Aussitôt, Charles retire sa main et ricane. Je ne peux m’empêcher de sourire. Moi qui, il y a à peine quelques mois, n’aurait même pas osé faire du vélo, voilà que je pars à la recherche d’une ado capricieuse en compagnie de son copain conduisant ma voiture… Je tâtonne le panneau de contrôle et dirige la climatisation sur mon visage. D’un coup de baguette magique, la migraine s’envole, et je suis de nouveau reboostée.



Une vingtaine de minutes plus tard, nous nous retrouvons sur un étroit petit parking qui fait face à la maison de Léane. Charles m’a précisé qu’une voiture est garée devant. En espérant que les parents répondent présent, nous nous avançons vers la porte et Charles presse la sonnette. Il ne se passe qu’un court instant avant que des bruits sourds de pas s’élèvent jusqu’à l’entrée. Un cliquetis tinte, et la porte s’ouvre.
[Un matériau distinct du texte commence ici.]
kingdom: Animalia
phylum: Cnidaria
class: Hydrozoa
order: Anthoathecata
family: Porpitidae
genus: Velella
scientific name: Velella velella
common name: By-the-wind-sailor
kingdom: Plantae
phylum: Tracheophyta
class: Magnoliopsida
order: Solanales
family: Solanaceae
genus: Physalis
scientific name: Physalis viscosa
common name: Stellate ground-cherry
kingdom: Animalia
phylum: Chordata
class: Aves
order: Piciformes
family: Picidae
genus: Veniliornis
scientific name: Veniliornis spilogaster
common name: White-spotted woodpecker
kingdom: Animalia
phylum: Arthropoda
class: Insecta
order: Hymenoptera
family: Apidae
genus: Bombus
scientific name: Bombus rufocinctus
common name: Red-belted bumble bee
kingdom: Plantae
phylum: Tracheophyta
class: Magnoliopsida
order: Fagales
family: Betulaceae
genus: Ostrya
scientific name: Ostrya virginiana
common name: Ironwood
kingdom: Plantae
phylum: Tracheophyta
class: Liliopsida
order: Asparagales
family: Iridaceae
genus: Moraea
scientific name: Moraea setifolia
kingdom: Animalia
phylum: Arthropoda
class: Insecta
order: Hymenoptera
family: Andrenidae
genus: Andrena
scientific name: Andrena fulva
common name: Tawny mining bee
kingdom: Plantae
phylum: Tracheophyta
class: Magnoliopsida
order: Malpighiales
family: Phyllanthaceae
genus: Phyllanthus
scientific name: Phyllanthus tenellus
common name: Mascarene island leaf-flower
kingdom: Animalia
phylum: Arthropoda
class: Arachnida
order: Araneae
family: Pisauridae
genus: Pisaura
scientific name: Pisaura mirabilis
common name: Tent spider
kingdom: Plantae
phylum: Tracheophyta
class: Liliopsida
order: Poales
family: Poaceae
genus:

« Bonjour, c’est pour quoi ? s’annonce une voix grave.

- Bonjour, euh… Je suis le petit ami de votre fille, bredouille le jeune garçon. Est-ce qu’elle est là ? hésite-t-il avant de se racler la gorge.

- Et vous, qui êtes-vous ? interroge le père en me désignant certainement.

- C’est, euh, ma tante ! ment Charles. Elle m’a amené ici… »

Je dois rassembler toute la volonté du monde pour ne pas froncer les sourcils et sourire naturellement. A la suite de mon jeu d’acteur irréprochable, le père de Léane reprend la parole de son ton strict.

« Elle n’est pas ici. Elle est partie en vacances chez une amie, et elle ne va pas revenir avant un moment. Vous n’avez qu’à l’appeler. »

Mon corps se raidit. Léane aurait menti à ses parents pour une stupide liasse de billets ? Décidément… A court d’idées, Charles me tire discrètement le bas du t-shirt pour me passer le relais.

« Charles voulait lui faire une surprise. Vous savez, ça fait un moment qu’il n’a pas vu votre fille, j’annonce en adoptant un timbre doux et calme. Est-ce qu’elle vous a laissé une adresse, ou un numéro ?

- Vous êtes de la police ou quoi ? Elle ne m’a jamais parlé d’un petit ami, ajoute-il sévèrement.

- J’ai une photo de nous deux… bredouille l’adolescent. »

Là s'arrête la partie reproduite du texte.